Rationally designed hierarchical N, P co-doped carbon connected 1T/2H-MoS₂ heterostructures with cooperative effect as ultrafast and durable anode materials for efficient sodium storage

MoS₂ has attracted great attentions due to the high capacity and layered crystal structure. Whereas the intrinsic poor conductivity and big volume change of common used 2H-MoS₂ bring about poor rate capability and bad cycling performance. Herein, three-dimensional N, P co-doped carbon network modified mixed phases of 1T/2H-MoS₂ heterostructures (1T/2H-MoS₂@PNC) have been rationally fabricated through a facile three-step strategy.
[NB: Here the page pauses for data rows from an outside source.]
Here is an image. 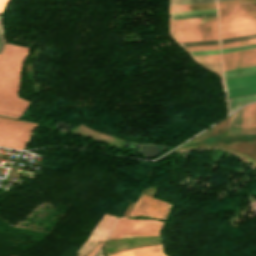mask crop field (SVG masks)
<instances>
[{
    "label": "crop field",
    "mask_w": 256,
    "mask_h": 256,
    "mask_svg": "<svg viewBox=\"0 0 256 256\" xmlns=\"http://www.w3.org/2000/svg\"><path fill=\"white\" fill-rule=\"evenodd\" d=\"M252 15H256V11L240 13V14H234V15H228V16H222V17H219V19H220V21H222V20H228V19L252 16Z\"/></svg>",
    "instance_id": "a9b5d70f"
},
{
    "label": "crop field",
    "mask_w": 256,
    "mask_h": 256,
    "mask_svg": "<svg viewBox=\"0 0 256 256\" xmlns=\"http://www.w3.org/2000/svg\"><path fill=\"white\" fill-rule=\"evenodd\" d=\"M249 133H256V104H252Z\"/></svg>",
    "instance_id": "00972430"
},
{
    "label": "crop field",
    "mask_w": 256,
    "mask_h": 256,
    "mask_svg": "<svg viewBox=\"0 0 256 256\" xmlns=\"http://www.w3.org/2000/svg\"><path fill=\"white\" fill-rule=\"evenodd\" d=\"M224 82H225L226 90L240 88V87H246V86H252V85H256V75L226 79V80H224Z\"/></svg>",
    "instance_id": "5a996713"
},
{
    "label": "crop field",
    "mask_w": 256,
    "mask_h": 256,
    "mask_svg": "<svg viewBox=\"0 0 256 256\" xmlns=\"http://www.w3.org/2000/svg\"><path fill=\"white\" fill-rule=\"evenodd\" d=\"M252 43H256V39L240 41V42H235V43H229V44H223V45H221V47H222V49H224V48L236 47V46L247 45V44H252Z\"/></svg>",
    "instance_id": "730fd06b"
},
{
    "label": "crop field",
    "mask_w": 256,
    "mask_h": 256,
    "mask_svg": "<svg viewBox=\"0 0 256 256\" xmlns=\"http://www.w3.org/2000/svg\"><path fill=\"white\" fill-rule=\"evenodd\" d=\"M186 52L219 49V45L183 48Z\"/></svg>",
    "instance_id": "4177f3b9"
},
{
    "label": "crop field",
    "mask_w": 256,
    "mask_h": 256,
    "mask_svg": "<svg viewBox=\"0 0 256 256\" xmlns=\"http://www.w3.org/2000/svg\"><path fill=\"white\" fill-rule=\"evenodd\" d=\"M254 47H256V44L241 46V47H236V48H230V49H224V50H222V53L236 51V50H242V49H248V48H254Z\"/></svg>",
    "instance_id": "ae1a2a85"
},
{
    "label": "crop field",
    "mask_w": 256,
    "mask_h": 256,
    "mask_svg": "<svg viewBox=\"0 0 256 256\" xmlns=\"http://www.w3.org/2000/svg\"><path fill=\"white\" fill-rule=\"evenodd\" d=\"M255 101H256V94L241 96V97H235V98H229V99H227V106L250 103V102H255ZM240 106H242V105L227 107L228 114L231 113L232 111L236 110Z\"/></svg>",
    "instance_id": "28ad6ade"
},
{
    "label": "crop field",
    "mask_w": 256,
    "mask_h": 256,
    "mask_svg": "<svg viewBox=\"0 0 256 256\" xmlns=\"http://www.w3.org/2000/svg\"><path fill=\"white\" fill-rule=\"evenodd\" d=\"M251 104L244 107L241 133H248Z\"/></svg>",
    "instance_id": "733c2abd"
},
{
    "label": "crop field",
    "mask_w": 256,
    "mask_h": 256,
    "mask_svg": "<svg viewBox=\"0 0 256 256\" xmlns=\"http://www.w3.org/2000/svg\"><path fill=\"white\" fill-rule=\"evenodd\" d=\"M251 10H256V3L221 8V9H219V16L233 14V13H239V12H245V11H251Z\"/></svg>",
    "instance_id": "d1516ede"
},
{
    "label": "crop field",
    "mask_w": 256,
    "mask_h": 256,
    "mask_svg": "<svg viewBox=\"0 0 256 256\" xmlns=\"http://www.w3.org/2000/svg\"><path fill=\"white\" fill-rule=\"evenodd\" d=\"M252 38H256V34L241 36V37H235V38H229V39H223V40H221V44L240 41V40H246V39H252Z\"/></svg>",
    "instance_id": "eef30255"
},
{
    "label": "crop field",
    "mask_w": 256,
    "mask_h": 256,
    "mask_svg": "<svg viewBox=\"0 0 256 256\" xmlns=\"http://www.w3.org/2000/svg\"><path fill=\"white\" fill-rule=\"evenodd\" d=\"M170 204L158 199L141 195L130 216H147L165 220L170 208Z\"/></svg>",
    "instance_id": "f4fd0767"
},
{
    "label": "crop field",
    "mask_w": 256,
    "mask_h": 256,
    "mask_svg": "<svg viewBox=\"0 0 256 256\" xmlns=\"http://www.w3.org/2000/svg\"><path fill=\"white\" fill-rule=\"evenodd\" d=\"M220 1H226V0H218V2H220Z\"/></svg>",
    "instance_id": "e1f06a70"
},
{
    "label": "crop field",
    "mask_w": 256,
    "mask_h": 256,
    "mask_svg": "<svg viewBox=\"0 0 256 256\" xmlns=\"http://www.w3.org/2000/svg\"><path fill=\"white\" fill-rule=\"evenodd\" d=\"M251 2H256V0H232V1L220 2L218 3V6L219 8H221V7L239 5V4H245V3H251Z\"/></svg>",
    "instance_id": "dafd665d"
},
{
    "label": "crop field",
    "mask_w": 256,
    "mask_h": 256,
    "mask_svg": "<svg viewBox=\"0 0 256 256\" xmlns=\"http://www.w3.org/2000/svg\"><path fill=\"white\" fill-rule=\"evenodd\" d=\"M217 16L216 9L170 13V20Z\"/></svg>",
    "instance_id": "d8731c3e"
},
{
    "label": "crop field",
    "mask_w": 256,
    "mask_h": 256,
    "mask_svg": "<svg viewBox=\"0 0 256 256\" xmlns=\"http://www.w3.org/2000/svg\"><path fill=\"white\" fill-rule=\"evenodd\" d=\"M197 63L220 61L219 54L192 57Z\"/></svg>",
    "instance_id": "bc2a9ffb"
},
{
    "label": "crop field",
    "mask_w": 256,
    "mask_h": 256,
    "mask_svg": "<svg viewBox=\"0 0 256 256\" xmlns=\"http://www.w3.org/2000/svg\"><path fill=\"white\" fill-rule=\"evenodd\" d=\"M3 43H4L3 34L0 33V53H1V50H2V47H3Z\"/></svg>",
    "instance_id": "1d83c4d3"
},
{
    "label": "crop field",
    "mask_w": 256,
    "mask_h": 256,
    "mask_svg": "<svg viewBox=\"0 0 256 256\" xmlns=\"http://www.w3.org/2000/svg\"><path fill=\"white\" fill-rule=\"evenodd\" d=\"M253 55H256V48L242 50V51H236V52H230V53H224V54H222V61L241 58V57H247V56H253Z\"/></svg>",
    "instance_id": "cbeb9de0"
},
{
    "label": "crop field",
    "mask_w": 256,
    "mask_h": 256,
    "mask_svg": "<svg viewBox=\"0 0 256 256\" xmlns=\"http://www.w3.org/2000/svg\"><path fill=\"white\" fill-rule=\"evenodd\" d=\"M9 2V0H0V12L3 11L6 4Z\"/></svg>",
    "instance_id": "bd1437ed"
},
{
    "label": "crop field",
    "mask_w": 256,
    "mask_h": 256,
    "mask_svg": "<svg viewBox=\"0 0 256 256\" xmlns=\"http://www.w3.org/2000/svg\"><path fill=\"white\" fill-rule=\"evenodd\" d=\"M0 32H2V28H1V22H0Z\"/></svg>",
    "instance_id": "028f5c9d"
},
{
    "label": "crop field",
    "mask_w": 256,
    "mask_h": 256,
    "mask_svg": "<svg viewBox=\"0 0 256 256\" xmlns=\"http://www.w3.org/2000/svg\"><path fill=\"white\" fill-rule=\"evenodd\" d=\"M95 256H104V255L102 254V249H101V248H100L99 252H98Z\"/></svg>",
    "instance_id": "5866460e"
},
{
    "label": "crop field",
    "mask_w": 256,
    "mask_h": 256,
    "mask_svg": "<svg viewBox=\"0 0 256 256\" xmlns=\"http://www.w3.org/2000/svg\"><path fill=\"white\" fill-rule=\"evenodd\" d=\"M212 39H218V38H211V39H197V40H183V41H177V42H184V41H198V40H212Z\"/></svg>",
    "instance_id": "120bbe31"
},
{
    "label": "crop field",
    "mask_w": 256,
    "mask_h": 256,
    "mask_svg": "<svg viewBox=\"0 0 256 256\" xmlns=\"http://www.w3.org/2000/svg\"><path fill=\"white\" fill-rule=\"evenodd\" d=\"M253 33H256V32H251V33H246V34H240V35H235V36H241V35H247V34H253ZM235 36H229V37H235ZM229 37H223V38H229ZM221 38V39H223Z\"/></svg>",
    "instance_id": "d32e631a"
},
{
    "label": "crop field",
    "mask_w": 256,
    "mask_h": 256,
    "mask_svg": "<svg viewBox=\"0 0 256 256\" xmlns=\"http://www.w3.org/2000/svg\"><path fill=\"white\" fill-rule=\"evenodd\" d=\"M223 74H224V79L238 77V76H244V75H250V74H256V66L237 69V70H231V71H225V72H223Z\"/></svg>",
    "instance_id": "5142ce71"
},
{
    "label": "crop field",
    "mask_w": 256,
    "mask_h": 256,
    "mask_svg": "<svg viewBox=\"0 0 256 256\" xmlns=\"http://www.w3.org/2000/svg\"><path fill=\"white\" fill-rule=\"evenodd\" d=\"M101 245H102V242H99L97 246L87 256H93Z\"/></svg>",
    "instance_id": "750c4746"
},
{
    "label": "crop field",
    "mask_w": 256,
    "mask_h": 256,
    "mask_svg": "<svg viewBox=\"0 0 256 256\" xmlns=\"http://www.w3.org/2000/svg\"><path fill=\"white\" fill-rule=\"evenodd\" d=\"M179 44L181 47H188V46H200V45H213V44H219V42L218 40H212V41L184 42Z\"/></svg>",
    "instance_id": "214f88e0"
},
{
    "label": "crop field",
    "mask_w": 256,
    "mask_h": 256,
    "mask_svg": "<svg viewBox=\"0 0 256 256\" xmlns=\"http://www.w3.org/2000/svg\"><path fill=\"white\" fill-rule=\"evenodd\" d=\"M163 222L158 220H134L120 217L117 219L109 238L157 236Z\"/></svg>",
    "instance_id": "34b2d1b8"
},
{
    "label": "crop field",
    "mask_w": 256,
    "mask_h": 256,
    "mask_svg": "<svg viewBox=\"0 0 256 256\" xmlns=\"http://www.w3.org/2000/svg\"><path fill=\"white\" fill-rule=\"evenodd\" d=\"M35 126V123L0 117V146L22 149Z\"/></svg>",
    "instance_id": "ac0d7876"
},
{
    "label": "crop field",
    "mask_w": 256,
    "mask_h": 256,
    "mask_svg": "<svg viewBox=\"0 0 256 256\" xmlns=\"http://www.w3.org/2000/svg\"><path fill=\"white\" fill-rule=\"evenodd\" d=\"M28 48L6 44L0 58V115L19 119L29 101L18 98L23 61Z\"/></svg>",
    "instance_id": "8a807250"
},
{
    "label": "crop field",
    "mask_w": 256,
    "mask_h": 256,
    "mask_svg": "<svg viewBox=\"0 0 256 256\" xmlns=\"http://www.w3.org/2000/svg\"><path fill=\"white\" fill-rule=\"evenodd\" d=\"M209 2H216V0H170V5L193 4V3H209Z\"/></svg>",
    "instance_id": "92a150f3"
},
{
    "label": "crop field",
    "mask_w": 256,
    "mask_h": 256,
    "mask_svg": "<svg viewBox=\"0 0 256 256\" xmlns=\"http://www.w3.org/2000/svg\"><path fill=\"white\" fill-rule=\"evenodd\" d=\"M256 65V56L222 62L223 71Z\"/></svg>",
    "instance_id": "3316defc"
},
{
    "label": "crop field",
    "mask_w": 256,
    "mask_h": 256,
    "mask_svg": "<svg viewBox=\"0 0 256 256\" xmlns=\"http://www.w3.org/2000/svg\"><path fill=\"white\" fill-rule=\"evenodd\" d=\"M251 31H256V16L220 22L221 37Z\"/></svg>",
    "instance_id": "dd49c442"
},
{
    "label": "crop field",
    "mask_w": 256,
    "mask_h": 256,
    "mask_svg": "<svg viewBox=\"0 0 256 256\" xmlns=\"http://www.w3.org/2000/svg\"><path fill=\"white\" fill-rule=\"evenodd\" d=\"M219 53V50H214V51H203V52H192L188 53L190 56H195V55H205V54H215Z\"/></svg>",
    "instance_id": "d3111659"
},
{
    "label": "crop field",
    "mask_w": 256,
    "mask_h": 256,
    "mask_svg": "<svg viewBox=\"0 0 256 256\" xmlns=\"http://www.w3.org/2000/svg\"><path fill=\"white\" fill-rule=\"evenodd\" d=\"M217 21V17L170 21V25Z\"/></svg>",
    "instance_id": "4a817a6b"
},
{
    "label": "crop field",
    "mask_w": 256,
    "mask_h": 256,
    "mask_svg": "<svg viewBox=\"0 0 256 256\" xmlns=\"http://www.w3.org/2000/svg\"><path fill=\"white\" fill-rule=\"evenodd\" d=\"M0 15H1V13H0Z\"/></svg>",
    "instance_id": "0bd39190"
},
{
    "label": "crop field",
    "mask_w": 256,
    "mask_h": 256,
    "mask_svg": "<svg viewBox=\"0 0 256 256\" xmlns=\"http://www.w3.org/2000/svg\"><path fill=\"white\" fill-rule=\"evenodd\" d=\"M253 93H256V86L226 91L227 98L241 96V95H247V94H253Z\"/></svg>",
    "instance_id": "d9b57169"
},
{
    "label": "crop field",
    "mask_w": 256,
    "mask_h": 256,
    "mask_svg": "<svg viewBox=\"0 0 256 256\" xmlns=\"http://www.w3.org/2000/svg\"><path fill=\"white\" fill-rule=\"evenodd\" d=\"M109 256H165L162 252V245L131 250Z\"/></svg>",
    "instance_id": "e52e79f7"
},
{
    "label": "crop field",
    "mask_w": 256,
    "mask_h": 256,
    "mask_svg": "<svg viewBox=\"0 0 256 256\" xmlns=\"http://www.w3.org/2000/svg\"><path fill=\"white\" fill-rule=\"evenodd\" d=\"M175 40L218 37L217 22L170 26Z\"/></svg>",
    "instance_id": "412701ff"
},
{
    "label": "crop field",
    "mask_w": 256,
    "mask_h": 256,
    "mask_svg": "<svg viewBox=\"0 0 256 256\" xmlns=\"http://www.w3.org/2000/svg\"><path fill=\"white\" fill-rule=\"evenodd\" d=\"M211 8H216V3L170 6V12Z\"/></svg>",
    "instance_id": "22f410ed"
}]
</instances>
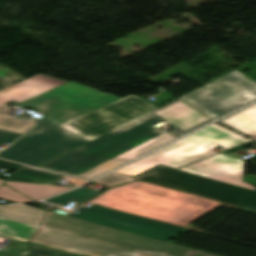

Dependent on the cooperate effect of 1T/2H-MoS₂ heterostructure and N, P co-doped carbon network, the 1T/2H-MoS₂@PNC exhibits a high reversible capacity (475 mAh g⁻¹ at 0.5 A g⁻¹), outstanding rate capability (347 mAh g⁻¹ at 10 A g⁻¹) and long-term cyclic life up to 1000 cycles without capacity loss, obviously superior to 1T/2H-MoS₂@PNC with different carbon contents/synthesis temperatures, 2H-MoS₂@PNC and 1T/2H-MoS₂@NC. Reaction kinetics and theoretical calculation have been investigated to verify the synergetic advantages of 1T/2H-MoS₂ and N, P co-doping of carbon networks. Moreover, various ex-situ techniques have been employed to disclose the reaction mechanism of 1T/2H-MoS₂@PNC. The assembled Na₃V₂(PO₄)₃//1T/2H-MoS₂@PNC full batteries also demonstrate good electrochemical properties (a discharge capacity of 216 mAh g⁻¹ over 300 cycles at 0.5 A g⁻¹). All the results manifest the prospective application of 1T/2H-MoS₂@PNC as high-performance anode materials for large-scale energy storage.